Generic method in Java without generic argument

public static <T> T fromXml(Class<T> clazz, String xml) {

Called as:

Thing thing = fromXml(Thing.class, xml);

or more explicitly:

Thing thing = MyClass.<Thing>fromXml(Thing.class, xml);

To be even more confusing you can have constructors that both construct a generic type and have a generic parameter themselves. Can’t remember the syntax and have never seen it used in anger (you are probably better off with a static creation method anyway).

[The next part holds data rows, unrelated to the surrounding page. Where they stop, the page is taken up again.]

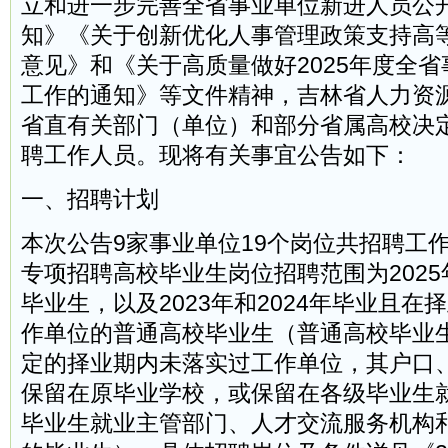
立和进一步完善全省事业单位新进人员公
知》《关于创新优化人事管理政策支持高
意见》和《关于高质量做好2025年度全
工作的通知》等文件精神，吉林省人力资
省直有关部门（单位）和部分省属高校决
聘工作人员。现将有关事宜公告如下：
一、招聘计划
本次公告9家事业单位19个岗位共招聘工作
专项招聘高校毕业生岗位招聘范围为202
毕业生，以及2023年和2024年毕业且在
作单位的普通高校毕业生（普通高校毕业
定的择业期内未落实过工作单位，其户口
保留在原毕业学校，或保留在各级毕业生
毕业生就业主管部门、人才交流服务机构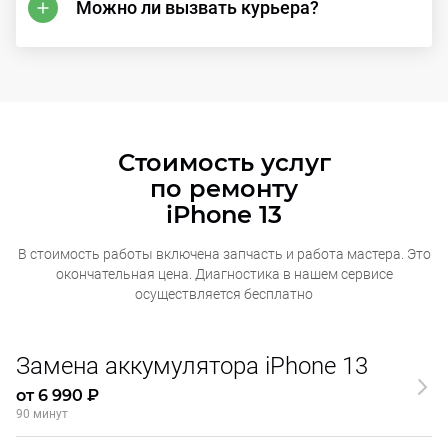
Можно ли вызвать курьера?
Стоимость услуг
по ремонту
iPhone 13
В стоимость работы включена запчасть и работа мастера. Это
окончательная
цена. Диагностика в нашем сервисе
осуществляется бесплатно
Замена аккумулятора iPhone 13
от 6 990 ₽
90 минут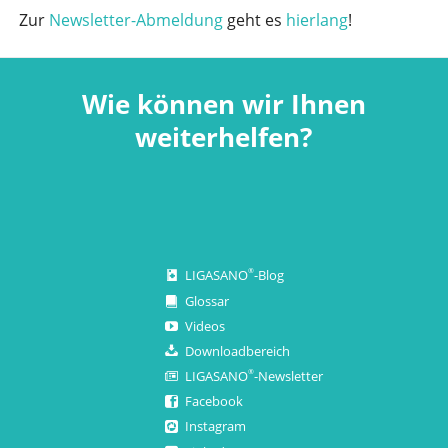
Zur
Newsletter-Abmeldung
geht es
hierlang
!
Wie können wir Ihnen
weiterhelfen?
LIGASANO
-Blog
®
Glossar
Videos
Downloadbereich
LIGASANO
-Newsletter
®
Facebook
Instagram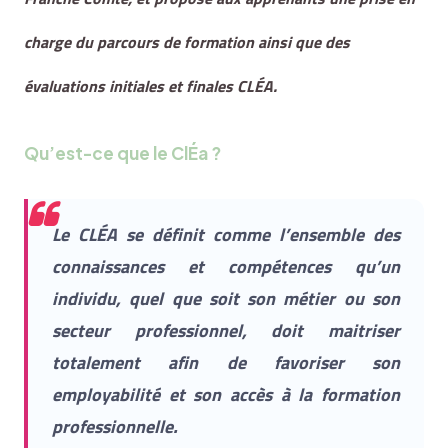
charge du parcours de formation ainsi que des
évaluations initiales et finales CLÉA.
Qu’est-ce que le ClÉa ?
Le CLÉA se définit comme
l’ensemble des
connaissances et compétences qu’un
individu, quel que soit son métier ou son
secteur professionnel, doit maitriser
totalement afin de favoriser son
employabilité et son accès à la formation
professionnelle.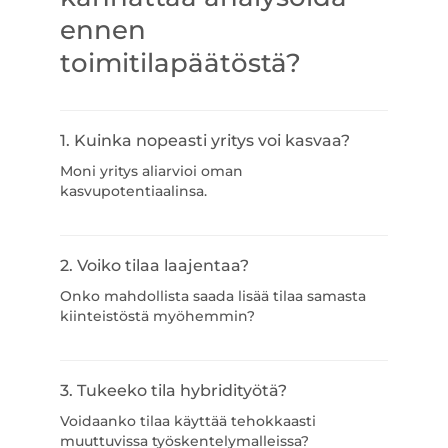
ennen
toimitilapäätöstä?
1. Kuinka nopeasti yritys voi kasvaa?
Moni yritys aliarvioi oman
kasvupotentiaalinsa.
2. Voiko tilaa laajentaa?
Onko mahdollista saada lisää tilaa samasta
kiinteistöstä myöhemmin?
3. Tukeeko tila hybridityötä?
Voidaanko tilaa käyttää tehokkaasti
muuttuvissa työskentelymalleissa?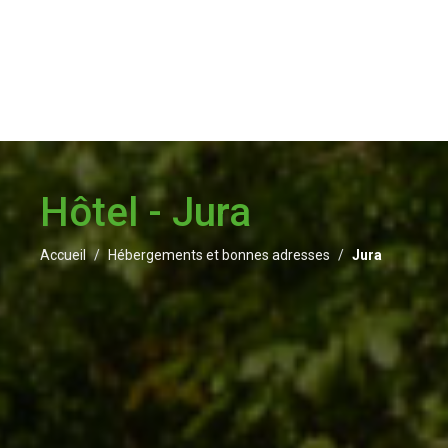
Hôtel - Jura
Accueil
Hébergements et bonnes adresses
Jura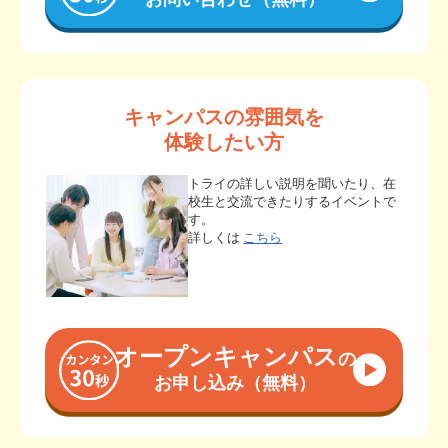
キャンパスの雰囲気を
体験したい方
トライの詳しい説明を聞いたり、在
校生と交流できたりするイベントで
す。
詳しくは
こちら
オープンキャンパス
の
お申し込み（無料）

The cast (T) is unsafe, and you can’t write T.class. So include the T.class as an argument (as JAXBContext.newInstance does) and throw a relevant exception if the type is wrong.

public static <T> T fromXml(Class<T> clazz, String xml) {
    try {
        JAXBContext context = JAXBContext.newInstance(clazz);
        Unmarshaller um = context.createUnmarshaller();
        Object obj = um.unmarshal(new StringReader(xml));
        try {
            return clazz.cast(obj);
        } catch (ClassCastException exc) {
             throw new RelevantException(
                 "Expected class "+clazz+
                  " but was "+obj.getClass()
             );
        }
    } catch (JAXBException exc) {
        throw new RelevantException(
            "Error unmarshalling XML response",
            exc
         );
    }
}

I believe the next version of JAXB (in 6u14?) has some convenience methods for this sort of thing in the JAXB class.